▶ **YOUR OBJECTIVE**:
Set down each line of the records once more, precisely, and omit the pictures.

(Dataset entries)
######

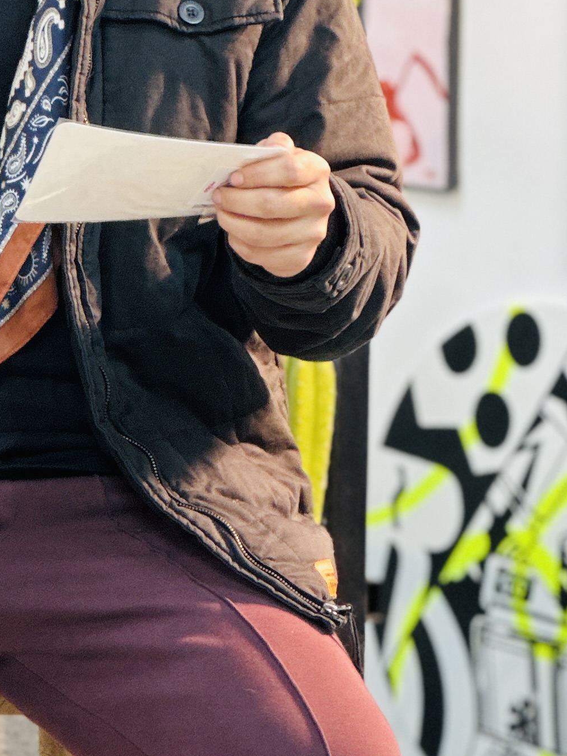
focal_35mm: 232
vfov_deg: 8.5
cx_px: 2
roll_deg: -0.9
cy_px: 510
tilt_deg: -9.1
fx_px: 5065
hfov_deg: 6.4
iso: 200
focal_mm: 9
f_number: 2.8
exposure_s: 1/33
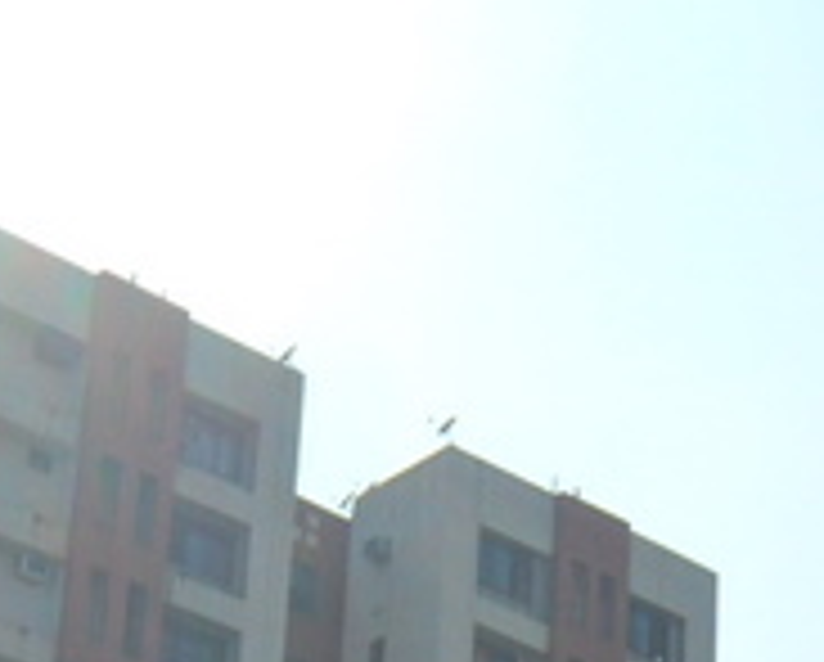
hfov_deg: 17.6
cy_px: 1009
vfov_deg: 13.3
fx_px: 2662
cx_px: 369
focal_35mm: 109
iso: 100
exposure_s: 1/250
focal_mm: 5.7
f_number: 9.4
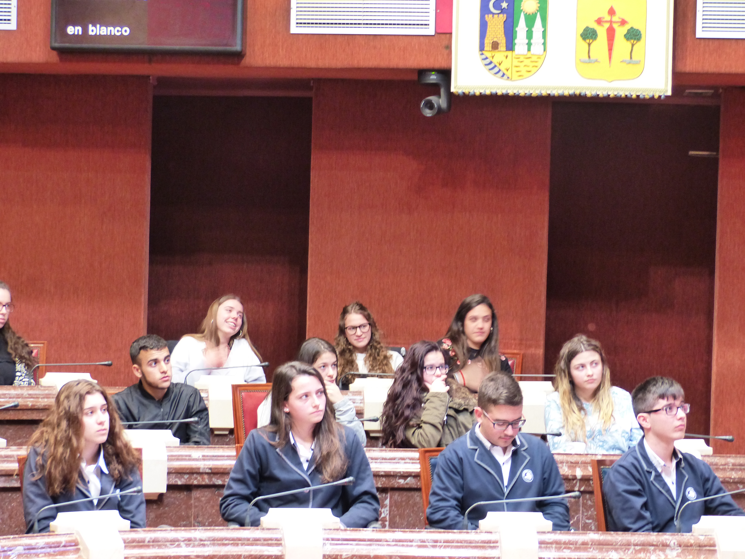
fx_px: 2131
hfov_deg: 19.8
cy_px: 280
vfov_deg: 14.9
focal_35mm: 99
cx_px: 372
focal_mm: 17.8
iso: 800
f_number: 2.8
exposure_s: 1/6
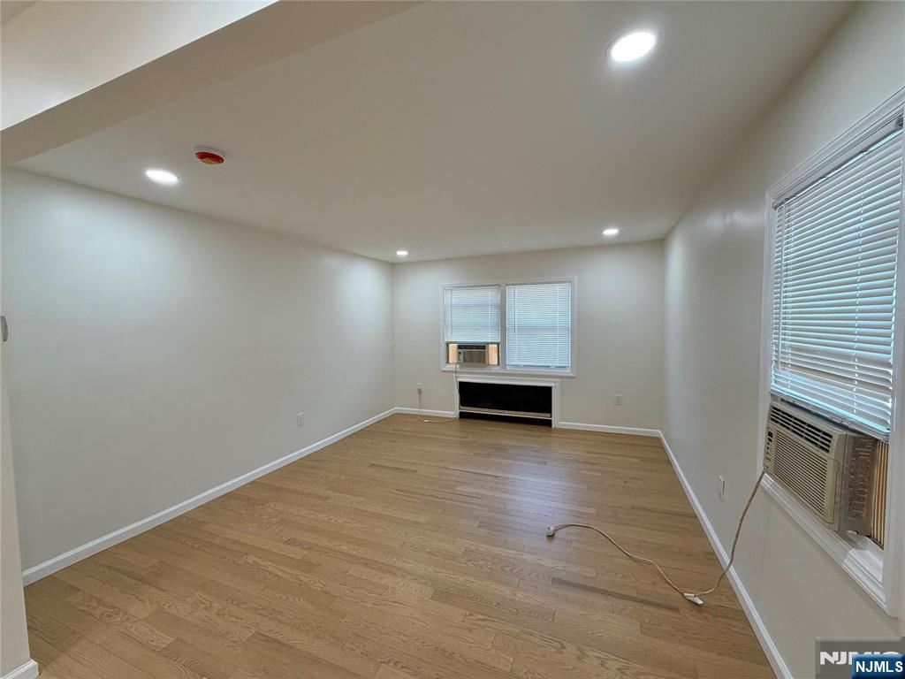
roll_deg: +1.2
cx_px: 452
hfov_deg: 102.1
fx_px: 366
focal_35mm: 14
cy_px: 340
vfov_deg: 85.7
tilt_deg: -2.7
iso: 125
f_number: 2.2
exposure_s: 1/120
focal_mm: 2.22
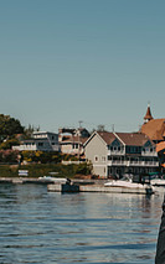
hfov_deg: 9.2
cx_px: 228
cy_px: 204
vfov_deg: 15.0
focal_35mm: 139
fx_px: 1001
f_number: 7.1
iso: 125
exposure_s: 1/500
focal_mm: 50
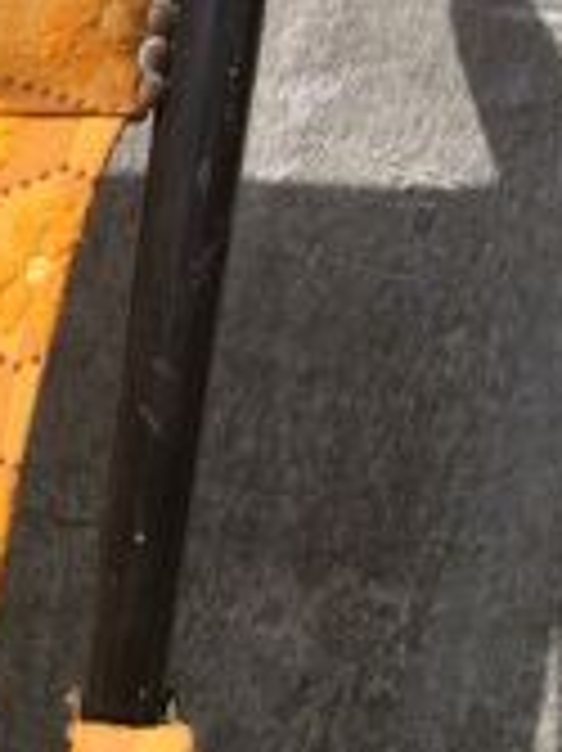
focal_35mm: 139
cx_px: -584
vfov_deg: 13.2
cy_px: 1216
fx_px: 3013
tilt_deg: -53.5
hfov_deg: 9.9
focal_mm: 4.15
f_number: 2.2
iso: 32
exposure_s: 1/2160
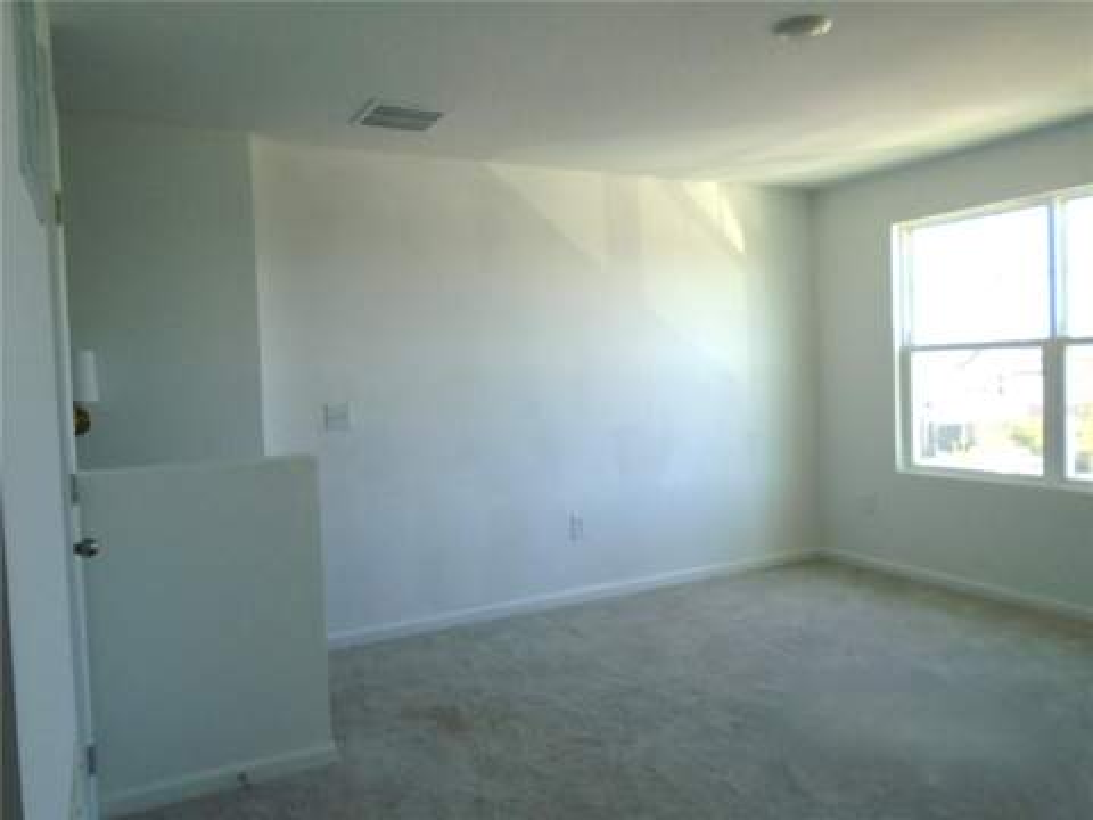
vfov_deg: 53.1
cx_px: 546
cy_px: 410
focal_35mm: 26
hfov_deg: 67.3
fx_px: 821
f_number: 3.2
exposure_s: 1/125
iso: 200
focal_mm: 4.6
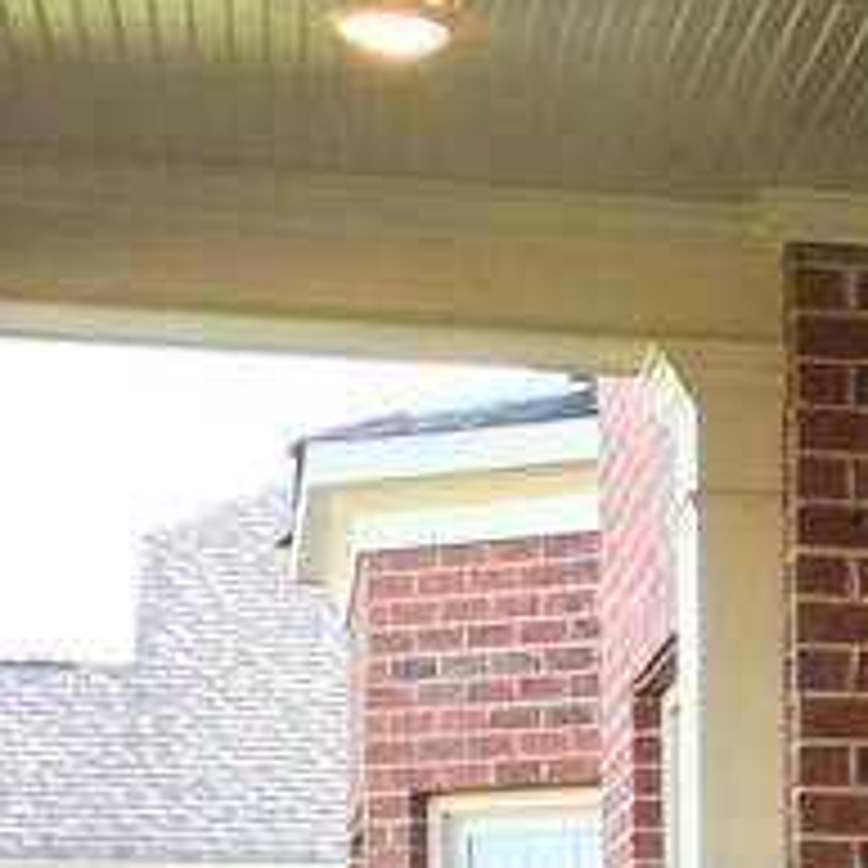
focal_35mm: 136
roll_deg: +1.1
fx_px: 3858
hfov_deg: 12.1
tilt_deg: +0.4
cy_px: 1070
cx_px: 1426
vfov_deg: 12.5
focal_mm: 4.15
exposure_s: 1/120
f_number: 2.2
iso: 50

######

▶ **REPLY**:
focal_35mm: 232
vfov_deg: 8.5
cx_px: 2
roll_deg: -0.9
cy_px: 510
tilt_deg: -9.1
fx_px: 5065
hfov_deg: 6.4
iso: 200
focal_mm: 9
f_number: 2.8
exposure_s: 1/33
hfov_deg: 17.6
cy_px: 1009
vfov_deg: 13.3
fx_px: 2662
cx_px: 369
focal_35mm: 109
iso: 100
exposure_s: 1/250
focal_mm: 5.7
f_number: 9.4
fx_px: 2131
hfov_deg: 19.8
cy_px: 280
vfov_deg: 14.9
focal_35mm: 99
cx_px: 372
focal_mm: 17.8
iso: 800
f_number: 2.8
exposure_s: 1/6
roll_deg: +1.2
cx_px: 452
hfov_deg: 102.1
fx_px: 366
focal_35mm: 14
cy_px: 340
vfov_deg: 85.7
tilt_deg: -2.7
iso: 125
f_number: 2.2
exposure_s: 1/120
focal_mm: 2.22
hfov_deg: 9.2
cx_px: 228
cy_px: 204
vfov_deg: 15.0
focal_35mm: 139
fx_px: 1001
f_number: 7.1
iso: 125
exposure_s: 1/500
focal_mm: 50
focal_35mm: 139
cx_px: -584
vfov_deg: 13.2
cy_px: 1216
fx_px: 3013
tilt_deg: -53.5
hfov_deg: 9.9
focal_mm: 4.15
f_number: 2.2
iso: 32
exposure_s: 1/2160
vfov_deg: 53.1
cx_px: 546
cy_px: 410
focal_35mm: 26
hfov_deg: 67.3
fx_px: 821
f_number: 3.2
exposure_s: 1/125
iso: 200
focal_mm: 4.6
focal_35mm: 136
roll_deg: +1.1
fx_px: 3858
hfov_deg: 12.1
tilt_deg: +0.4
cy_px: 1070
cx_px: 1426
vfov_deg: 12.5
focal_mm: 4.15
exposure_s: 1/120
f_number: 2.2
iso: 50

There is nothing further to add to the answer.